Babies born at a lower gestational age have a higher risk of suffering a drop in glucose levels (hypoglycemia) in the first hours of life. This is related to a deficient metabolic response due to the immaturity of their body.

Apneas, bradycardia, and sudden death

Late preterm infants have a higher incidence of apneas (central and obstructive), as well as a decrease in their heart rate (bradycardia). Both conditions can increase the risk of developing sudden infant death syndrome.

Neurodevelopmental problems

Another problem faced by late preterm infants is delayed neurological development. In this regard, brain maturation intensifies from week 34 onwards. In fact, at 35 weeks, the fetal brain weighs only 65% of the brain of a full-term newborn and its external surface contains fewer sulci.

In the case of late preterm infants, much of the fetal neural development must take place outside the womb. And as we’ve mentioned, nothing in the world can match the conditions that the womb provides. Therefore, being born early predisposes children to the development of motor, cognitive, or behavioral problems.

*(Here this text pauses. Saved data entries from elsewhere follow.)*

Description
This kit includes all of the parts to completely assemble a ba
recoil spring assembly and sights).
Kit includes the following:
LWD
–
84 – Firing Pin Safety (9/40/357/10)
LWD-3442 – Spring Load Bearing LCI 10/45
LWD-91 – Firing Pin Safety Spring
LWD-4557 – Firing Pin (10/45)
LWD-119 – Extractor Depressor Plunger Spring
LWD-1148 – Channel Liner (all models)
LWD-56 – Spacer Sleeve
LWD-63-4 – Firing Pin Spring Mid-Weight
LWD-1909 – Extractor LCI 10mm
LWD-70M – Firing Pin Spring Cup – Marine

For this reason, late preterm infants should have a strict pediatric follow-up during the first years in order to identify any neurological or other problems as soon as possible. In the pre-school and school years, these children may manifest some of the following conditions:

  • Psychomotor deficits
  • Problems in language development
  • Attention deficit hyperactivity disorder (ADHD) and learning disabilities
  • Behavioral disorders
A child with ADHD.
ADHD is a condition strongly associated with prematurity, although this isn’t its only cause.

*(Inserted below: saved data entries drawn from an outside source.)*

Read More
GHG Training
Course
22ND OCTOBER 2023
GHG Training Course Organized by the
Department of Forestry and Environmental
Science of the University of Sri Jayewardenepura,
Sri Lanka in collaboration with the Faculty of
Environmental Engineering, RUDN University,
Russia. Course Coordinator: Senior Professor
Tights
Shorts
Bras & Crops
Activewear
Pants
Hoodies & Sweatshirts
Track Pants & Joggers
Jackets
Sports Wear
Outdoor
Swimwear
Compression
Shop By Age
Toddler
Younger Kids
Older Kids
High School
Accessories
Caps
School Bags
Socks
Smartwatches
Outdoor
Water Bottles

Care that late preterm infants require

As we’ve said, late preterm infants have higher health risks and therefore, should receive special care after discharge from maternity.

Hospital readmission rates are 2 to 3 times higher in late preterm infants than in term newborns.

To avoid this outcome, different pediatric associations, such as the Spanish Society of Neonatology, suggest a series of care measures to guarantee the well-being of late preterm infants:

  • Exclusive breastfeeding: Mother’s milk is the best food for babies, especially premature babies. The benefits it provides are key to their growth and development. However, it’s possible that there may be greater problems adapting to the breast, due to the baby’s immaturity.
  • Skin-to-skin: The habit of maintaining skin-to-skin contact with the infant, as well as the kangaroo method, is very beneficial for late preterm infants. Physical contact, cuddling, and caressing promote body temperature regulation and bonding. And, in turn, they promote better physical and neurological development.
  • Complementary feeding: Late preterm infants may have limitations in their growth and the diet should be supervised by the specialist. The initiation of complementary feeding should be based on their maturational status, corrected age, and motor development.
  • Vaccination schedule: Late preterm infants should follow the same vaccination schedule as full-term infants, regardless of their gestational age and birth weight. Adequate compliance, without delays, is key to preventing morbidity and mortality due to these infectious diseases.

Late preterm infants require special follow-up

Certainly, most late preterm infants have a favorable evolution. However, they should be offered special follow-up during the first years of life, in order to prevent alterations or detect possible problems over time.

To achieve the best well-being of these children, the most important thing is the joint work between parents, caregivers, and health personnel involved.